Cherbuy era rompedor en un tiempo tibio. Había bebido del impresionismo -en especial Odillon Redon--, también del imaginario picassiano, pero su concepción iconográfica tenía mucho que ver con la de cierto muralismo americano. Autodidacta en un Cádiz amordazado, frecuentó las voces nítidas de Platero, con Pilar Paz y José Luis Tejada, la de Rafael Soto Vergés, los teatreros Luis Balaguer y Mario Barasona, Serafín Pro o el dramaturgo y poeta Manuel Pérez-Casaux cuya obra, por cierto, está pidiendo a gritos una clara reivindicación. Jesús María Serrano, intentó seguir la pista de sus obras repartidas desde Cádiz a Algeciras, pero también por Bruselas, Ottawa, Miami y Oporto. Por no hablar de sus escenografías para el legendario grupo Gris Pequeño Teatro. Para catalogar 900 piezas de entre más de 5.000, sumaron esfuerzos el ceramista Alfonso Casas, Eduardo Geneiro o Juan Candón.

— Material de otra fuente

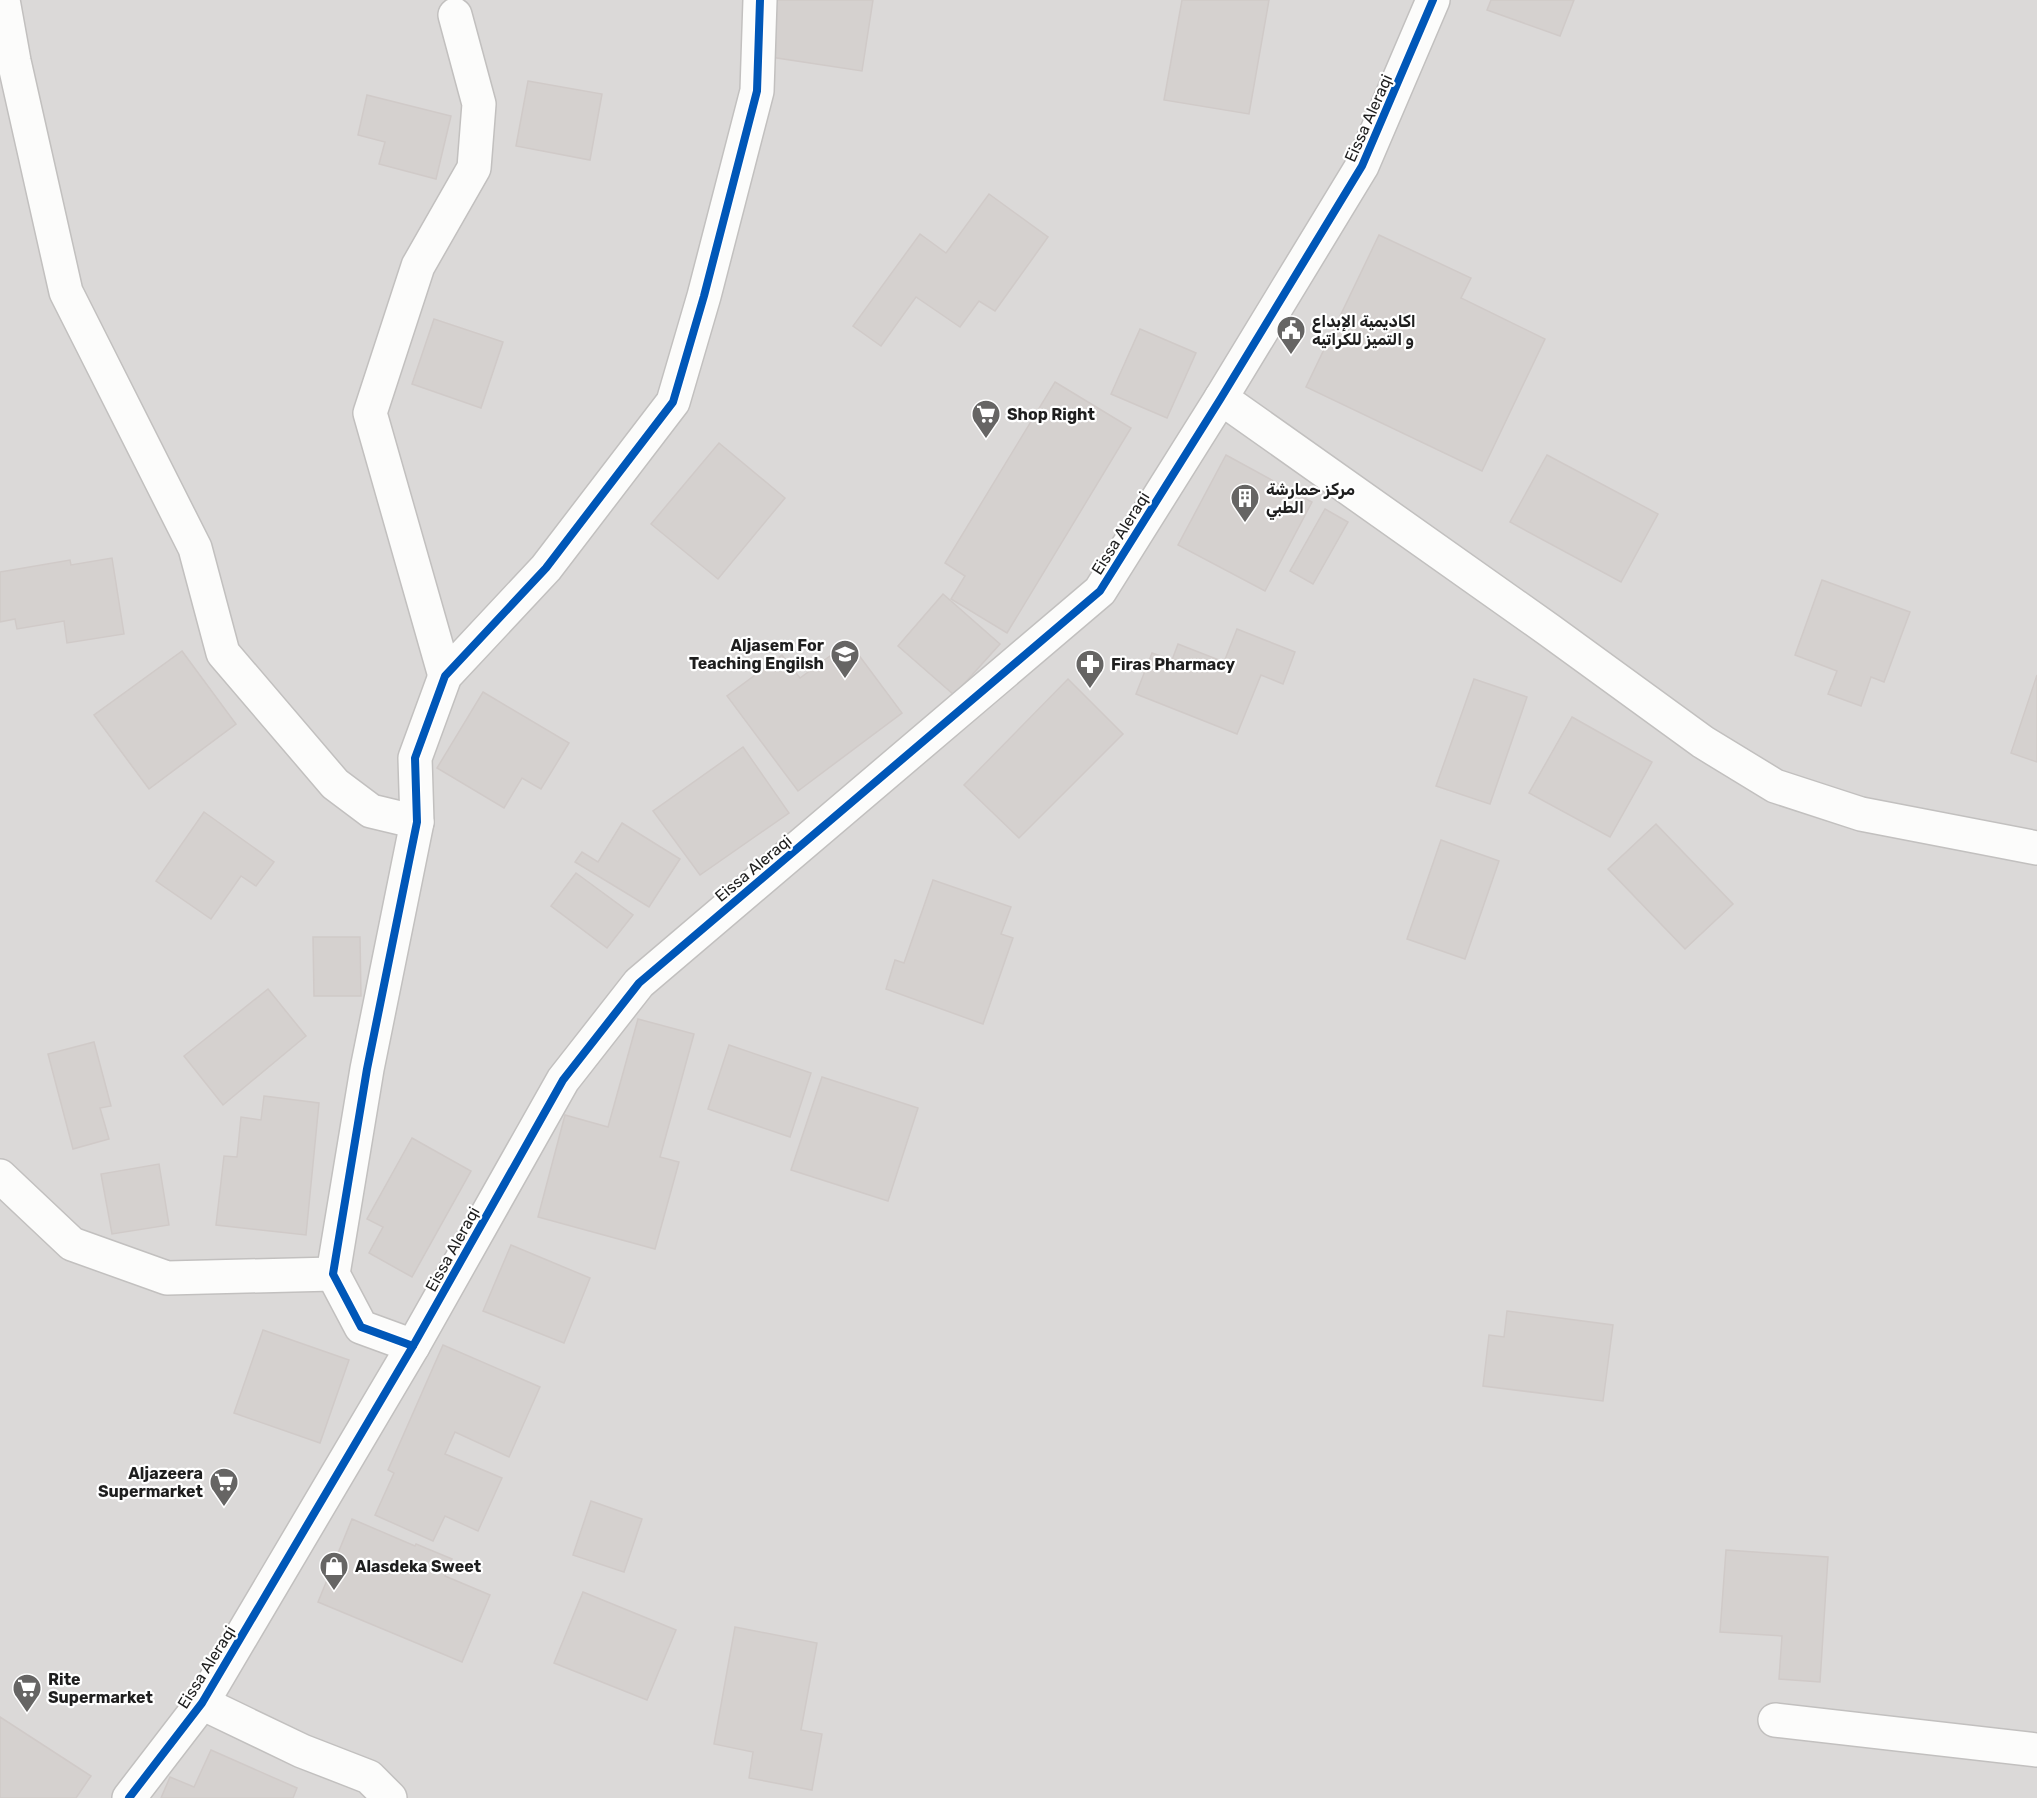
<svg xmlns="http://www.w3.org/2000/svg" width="2037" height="1798" font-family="Rubik,'Noto Naskh Arabic',sans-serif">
  <rect width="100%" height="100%" fill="#ece9e7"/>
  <rect fill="#dbd9d8" x="0" y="0" width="2037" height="1798"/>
  <g fill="#d5d1cf" stroke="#d0cac8" stroke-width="1.5">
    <polygon points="773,0 873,0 862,71 764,56"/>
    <polygon points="1182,0 1269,0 1249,114 1164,100"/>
    <polygon points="1491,0 1574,0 1560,36 1487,10"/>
    <polygon points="528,81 602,94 590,160 516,146"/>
    <polygon points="367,95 451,116 436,179 379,164 385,142 358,135"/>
    <polygon points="989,194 1048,237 995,311 979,301 960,327 916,297 881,346 853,326 920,234 946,253"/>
    <polygon points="1379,235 1471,278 1461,298 1545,339 1482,471 1306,387"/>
    <polygon points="434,319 503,342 481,408 412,384"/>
    <polygon points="1140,329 1196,353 1167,418 1111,394"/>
    <polygon points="1055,382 1131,428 1007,633 951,599 965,576 945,563"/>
    <polygon points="719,443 785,498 718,579 651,524"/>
    <polygon points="1226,455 1312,502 1265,591 1178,545"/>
    <polygon points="1547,455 1658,514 1621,582 1510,522"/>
    <polygon points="1325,509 1348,522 1313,584 1290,571"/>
    <polygon points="112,558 124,634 67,643 64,621 17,629 15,619 0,622 0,572 70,560 71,565"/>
    <polygon points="1822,580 1910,612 1884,682 1871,677 1861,706 1828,694 1837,671 1795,655"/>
    <polygon points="943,594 1000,644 954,695 898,646"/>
    <polygon points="1237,629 1295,652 1283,684 1261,675 1237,734 1136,694 1152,653 1172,660 1178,644 1224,662"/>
    <polygon points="849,642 902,713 798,791 727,696 782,655 800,678"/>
    <polygon points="182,651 236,724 149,789 94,715"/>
    <polygon points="2037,675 2037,762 2011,753"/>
    <polygon points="1068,679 1123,734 1019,838 964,785"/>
    <polygon points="1474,679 1527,697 1490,804 1436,786"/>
    <polygon points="483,692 569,743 541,789 522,778 504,808 437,768"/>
    <polygon points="1572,717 1652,762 1610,837 1529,793"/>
    <polygon points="743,747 789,813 700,875 653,811"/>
    <polygon points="204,812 274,862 256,886 241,876 211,919 156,881"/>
    <polygon points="622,823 680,859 649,907 575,862 582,852 598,862"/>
    <polygon points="1656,824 1733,904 1685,949 1608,869"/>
    <polygon points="1441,840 1499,861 1465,959 1407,939"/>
    <polygon points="576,873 633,915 607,948 551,906"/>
    <polygon points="933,880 1011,907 1001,934 1013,938 983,1024 886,989 895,960 904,963"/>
    <polygon points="313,937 360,937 361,996 314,996"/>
    <polygon points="268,989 306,1036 223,1105 184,1056"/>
    <polygon points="638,1019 694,1034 660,1157 679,1162 655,1249 538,1217 565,1115 608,1127"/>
    <polygon points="94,1042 111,1106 100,1108 109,1139 73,1149 48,1054"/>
    <polygon points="729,1045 811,1073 790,1137 708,1109"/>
    <polygon points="822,1077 918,1108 888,1201 791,1170"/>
    <polygon points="264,1096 319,1103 306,1235 216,1225 224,1156 237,1157 241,1117 261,1120"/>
    <polygon points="412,1138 471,1171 412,1277 369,1253 383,1227 367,1219"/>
    <polygon points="159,1164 169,1225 112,1234 101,1174"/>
    <polygon points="511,1245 590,1278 564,1343 483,1311"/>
    <polygon points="1507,1311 1613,1325 1603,1401 1483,1386 1489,1335 1504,1337"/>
    <polygon points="263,1330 349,1360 320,1443 234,1413"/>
    <polygon points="443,1345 540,1387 509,1457 455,1432 445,1454 502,1478 478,1531 445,1516 433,1541 375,1515 394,1473 388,1470"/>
    <polygon points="591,1501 642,1519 624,1572 573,1555"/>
    <polygon points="352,1519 415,1546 416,1544 452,1559 445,1576 490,1595 462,1662 318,1602"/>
    <polygon points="1726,1550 1828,1557 1820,1682 1779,1679 1782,1636 1720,1632"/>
    <polygon points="583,1592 676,1630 647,1700 554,1663"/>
    <polygon points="735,1627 817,1643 801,1730 822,1734 812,1790 749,1778 753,1752 714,1744"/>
    <polygon points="0,1717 91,1776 76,1798 0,1798"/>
    <polygon points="211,1750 297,1788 293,1798 161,1798 170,1777 194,1787"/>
  </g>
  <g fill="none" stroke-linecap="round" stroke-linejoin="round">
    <g stroke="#c2c0bf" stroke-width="36">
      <g id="minor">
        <polyline points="3,0 14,61 66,292 195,548 223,653 335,784 371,811 417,822"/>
        <polyline points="1221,398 1549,630 1703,742 1775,786 1861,814 2037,848"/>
        <polyline points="445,676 370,413 418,266 474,168 479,104 455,15"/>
        <polyline points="0,1176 72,1244 167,1278 333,1274"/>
        <polyline points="413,1346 361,1327 333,1274 367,1069 417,822 415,758 445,676 546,568 673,402 704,296 757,91 760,0"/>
        <polyline points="202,1703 302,1751 369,1777 390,1798"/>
        <polyline points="1775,1720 2037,1750"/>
        <polyline points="129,1798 202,1703 413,1346 563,1080 639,983 1100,591 1221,398 1362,166 1433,0"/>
      </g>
    </g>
    <use href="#minor" stroke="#fcfcfb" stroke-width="33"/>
    <g stroke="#fff" stroke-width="11">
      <g id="cycleway">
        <polyline points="413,1346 361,1327 333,1274 367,1069 417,822 415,758 445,676 546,568 673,402 704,296 757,91 760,0"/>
        <polyline points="129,1798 202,1703 413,1346 563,1080 639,983 1100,591 1221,398 1362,166 1433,0"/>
      </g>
    </g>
    <use href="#cycleway" stroke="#0057b8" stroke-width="8"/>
  </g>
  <defs>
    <g id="civic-pin" transform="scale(1.5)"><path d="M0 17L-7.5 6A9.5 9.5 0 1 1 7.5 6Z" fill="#666564" stroke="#fff"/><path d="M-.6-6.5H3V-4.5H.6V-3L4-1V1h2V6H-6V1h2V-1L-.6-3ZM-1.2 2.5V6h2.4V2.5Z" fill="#fff"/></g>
    <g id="supermarket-pin" transform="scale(1.5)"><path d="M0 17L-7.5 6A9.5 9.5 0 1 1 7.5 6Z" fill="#666564" stroke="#fff"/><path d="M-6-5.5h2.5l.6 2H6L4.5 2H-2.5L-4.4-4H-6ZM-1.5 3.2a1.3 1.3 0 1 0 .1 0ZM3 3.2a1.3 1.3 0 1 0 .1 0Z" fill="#fff"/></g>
    <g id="building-pin" transform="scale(1.5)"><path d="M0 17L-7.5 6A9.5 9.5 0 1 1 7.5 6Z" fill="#666564" stroke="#fff"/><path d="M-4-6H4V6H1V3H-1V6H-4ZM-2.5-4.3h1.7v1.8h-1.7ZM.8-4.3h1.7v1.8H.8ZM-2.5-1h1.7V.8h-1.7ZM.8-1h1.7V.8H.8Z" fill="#fff"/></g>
    <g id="school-pin" transform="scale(1.5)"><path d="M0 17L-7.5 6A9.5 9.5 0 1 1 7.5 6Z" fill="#666564" stroke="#fff"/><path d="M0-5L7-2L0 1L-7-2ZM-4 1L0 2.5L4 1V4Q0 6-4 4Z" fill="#fff"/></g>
    <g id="pharmacy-pin" transform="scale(1.5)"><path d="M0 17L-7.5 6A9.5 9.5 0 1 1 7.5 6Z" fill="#666564" stroke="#fff"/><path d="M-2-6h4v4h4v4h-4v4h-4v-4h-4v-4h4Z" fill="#fff"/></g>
    <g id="shop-pin" transform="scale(1.5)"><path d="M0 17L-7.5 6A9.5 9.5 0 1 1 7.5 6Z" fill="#666564" stroke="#fff"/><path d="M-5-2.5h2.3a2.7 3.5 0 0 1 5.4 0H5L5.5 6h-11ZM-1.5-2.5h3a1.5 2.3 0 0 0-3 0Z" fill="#fff"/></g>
  </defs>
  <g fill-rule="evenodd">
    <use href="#civic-pin" x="1291" y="330"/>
    <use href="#supermarket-pin" x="986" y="414"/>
    <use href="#building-pin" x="1245" y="498"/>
    <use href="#school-pin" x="845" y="654"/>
    <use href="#pharmacy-pin" x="1090" y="664"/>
    <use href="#supermarket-pin" x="224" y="1482"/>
    <use href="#shop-pin" x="334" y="1566"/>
    <use href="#supermarket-pin" x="27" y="1688"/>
  </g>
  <g text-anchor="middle" stroke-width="4.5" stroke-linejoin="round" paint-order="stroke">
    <g font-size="16" fill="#1e1e1e" stroke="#fff">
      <text transform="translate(1368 118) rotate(-66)" y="6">Eissa Aleraqi</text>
      <text transform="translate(1120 533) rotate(-58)" y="6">Eissa Aleraqi</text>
      <text transform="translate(753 868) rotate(-40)" y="6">Eissa Aleraqi</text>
      <text transform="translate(452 1249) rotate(-61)" y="6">Eissa Aleraqi</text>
      <text transform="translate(206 1667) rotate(-58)" y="6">Eissa Aleraqi</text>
    </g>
    <g font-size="16" font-weight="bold" fill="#1e1e1e" stroke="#fff" text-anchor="start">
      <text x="1312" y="327">اكاديمية الإبداع<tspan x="1312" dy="18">و التميز للكراتيه</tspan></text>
      <text x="1007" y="420">Shop Right</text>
      <text x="1266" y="495">مركز حمارشة<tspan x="1266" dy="18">الطبي</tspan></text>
      <text x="824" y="651" text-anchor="end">Aljasem For<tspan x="824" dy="18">Teaching Engilsh</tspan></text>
      <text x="1111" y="670">Firas Pharmacy</text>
      <text x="203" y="1479" text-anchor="end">Aljazeera<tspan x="203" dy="18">Supermarket</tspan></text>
      <text x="355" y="1572">Alasdeka Sweet</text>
      <text x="48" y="1685">Rite<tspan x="48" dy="18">Supermarket</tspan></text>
    </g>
  </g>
</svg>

Su mejor obra, fue él mismo. Músico, con un no se qué filosofal, fue migo de José Hierro y de Gabriel Celaya. Tuvo catorce hijos. Y muchos más oficios, desde el de diseño de joyas, a recepcionista de hotel o empleado de lavandería. También fue marionetista. Y boxeador profesional. Quizá para pararle los crochet a la puñetera vida, esa incansable púgil. Cádiz, un par de años atrás, le concedió la Trimilenaria. Sin embargo, alguien con mando en plaza podría convertir en museo su caserón de San Lorenzo del Puntal, ahora que la muerte del artista, a sus 89 años, puede servirnos de acicate para que sus creaciones no desaparezcan con él.